SELECT ... WHERE country = "CA";                     # CAN use index, query on leftmost column
SELECT ... WHERE country = "CA" AND province = "ON"  # CAN use index, query on each of the two leftmost columns

SELECT ... WHERE proince = "ON";                     # CANNOT use index, queries 2nd column without 1st

beware of range queries
As soon as you hit a fork in the index, you can no longer use it for later columns.

For example

INDEX (country, province, city)

SELECT .. WHERE country IN ("CA", "US");                                  # uses index (1st-column)
SELECT .. WHERE country="CA" AND province IN ("NB", "NS")                 # uses index (1st, 2nd column)
SELECT .. WHERE country="CA" AND province IN ("NB", "NS") AND city="Foo"  # uses index, but only (1st, 2nd column)

Index Datastructure Types

Show the current index using

SHOW INDEX FROM foo_table;

BTree

A binary tree. Default for persisted storage engines.

Optimize Queries that are

- sorted
- match on field prefixes (but not suffixes)
- range bound (less than 10, between C and F)

But not queries

- match on field suffixes

HASH

A hash table.
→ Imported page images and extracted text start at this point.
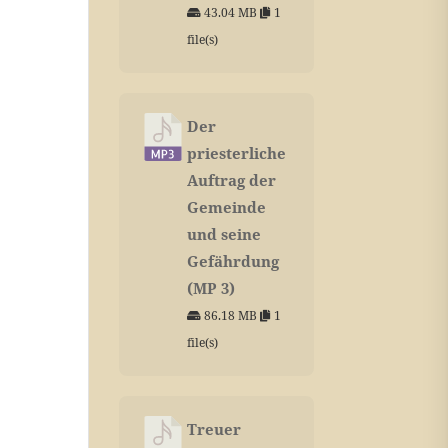
43.04 MB
1
file(s)
Der
priesterliche
Auftrag der
Gemeinde
und seine
Gefährdung
(MP 3)
86.18 MB
1
file(s)
Treuer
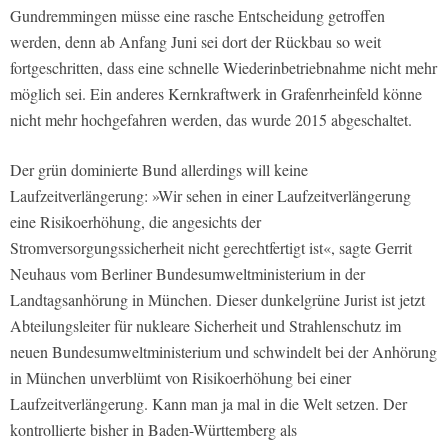
Gundremmingen müsse eine rasche Entscheidung getroffen
werden, denn ab Anfang Juni sei dort der Rückbau so weit
fortgeschritten, dass eine schnelle Wiederinbetriebnahme nicht mehr
möglich sei. Ein anderes Kernkraftwerk in Grafenrheinfeld könne
nicht mehr hochgefahren werden, das wurde 2015 abgeschaltet.
Der grün dominierte Bund allerdings will keine
Laufzeitverlängerung: »Wir sehen in einer Laufzeitverlängerung
eine Risikoerhöhung, die angesichts der
Stromversorgungssicherheit nicht gerechtfertigt ist«, sagte Gerrit
Neuhaus vom Berliner Bundesumweltministerium in der
Landtagsanhörung in München. Dieser dunkelgrüne Jurist ist jetzt
Abteilungsleiter für nukleare Sicherheit und Strahlenschutz im
neuen Bundesumweltministerium und schwindelt bei der Anhörung
in München unverblümt von Risikoerhöhung bei einer
Laufzeitverlängerung. Kann man ja mal in die Welt setzen. Der
kontrollierte bisher in Baden-Württemberg als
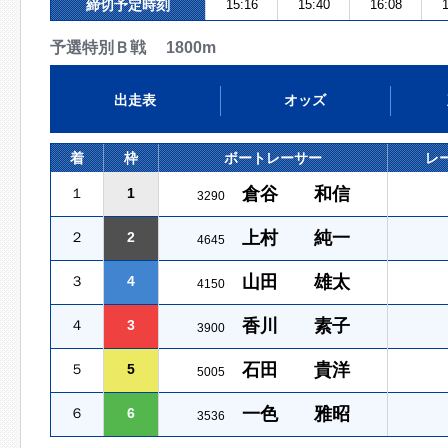
締切予定時刻
15:16
15:40
16:08
1
予選特別Ｂ戦 1800m
出走表
オッズ
着
枠
ボートレーサー
レ
倉谷 和信
１
1
3290
上村 純一
２
2
4645
山田 雄太
３
4
4150
香川 素子
４
3
3900
石田 貴洋
５
5
5005
一色 雅昭
６
6
3536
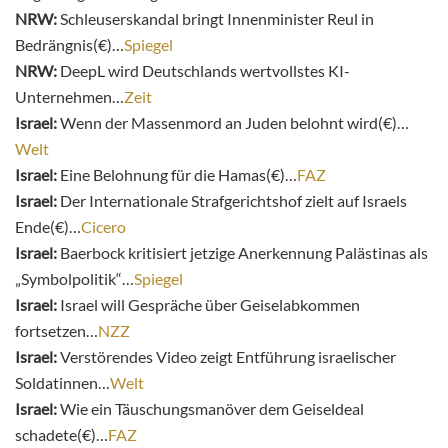
NRW:
Schleuserskandal bringt Innenminister Reul in
Bedrängnis(€)…
Spiegel
NRW:
DeepL wird Deutschlands wertvollstes KI-
Unternehmen…
Zeit
Israel:
Wenn der Massenmord an Juden belohnt wird(€)…
Welt
Israel:
Eine Belohnung für die Hamas(€)…
FAZ
Israel:
Der Internationale Strafgerichtshof zielt auf Israels
Ende(€)…
Cicero
Israel:
Baerbock kritisiert jetzige Anerkennung Palästinas als
„Symbolpolitik“…
Spiegel
Israel:
Israel will Gespräche über Geiselabkommen
fortsetzen…
NZZ
Israel:
Verstörendes Video zeigt Entführung israelischer
Soldatinnen…
Welt
Israel:
Wie ein Täuschungsmanöver dem Geiseldeal
schadete(€)…
FAZ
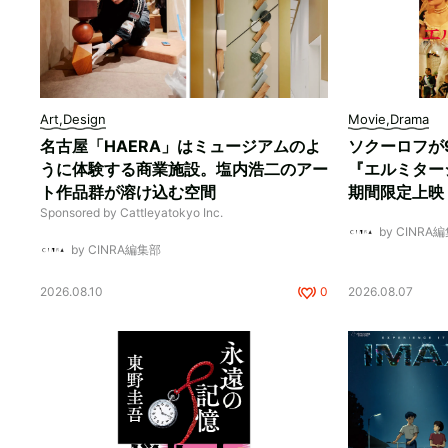
Art,Design
Movie,Drama
名古屋「HAERA」はミュージアムのよ
ソクーロフが
うに体験する商業施設。塩内浩二のアー
『エルミター
ト作品群が溶け込む空間
期間限定上映
Sponsored by Cattleyatokyo Inc.
by CINRA
by CINRA編集部
2026.08.10
0
2026.08.07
Default for the memory engine.
hash-collisions are accounted for, but each key with the same hash will need to be checked, making the query more expensive.
Indexes have a small memory footprint.

Optimize queries that are

- based on the full value (ex. 'IN, NOT IN, =')

But not queries that

- match on only a single key from a multi-key index
  (since both keys are hashed together)
- are range bound. (ex. less than 10, betweeen C and F)
  (hash-tables are un-ordered, so range queries are not optimized)

FULLTEXT

Fulltext indexes are optimized for finding keywords within blocks of text.
They are used when the MATCH AGAINST ".." operator is used.
It may still be beneficial to have a second index with a different type on the same column.

Index Strategies

Covering Index

A covering index is a multi-column-index that indexes all fields used by a query.
It makes that one specific query more efficient.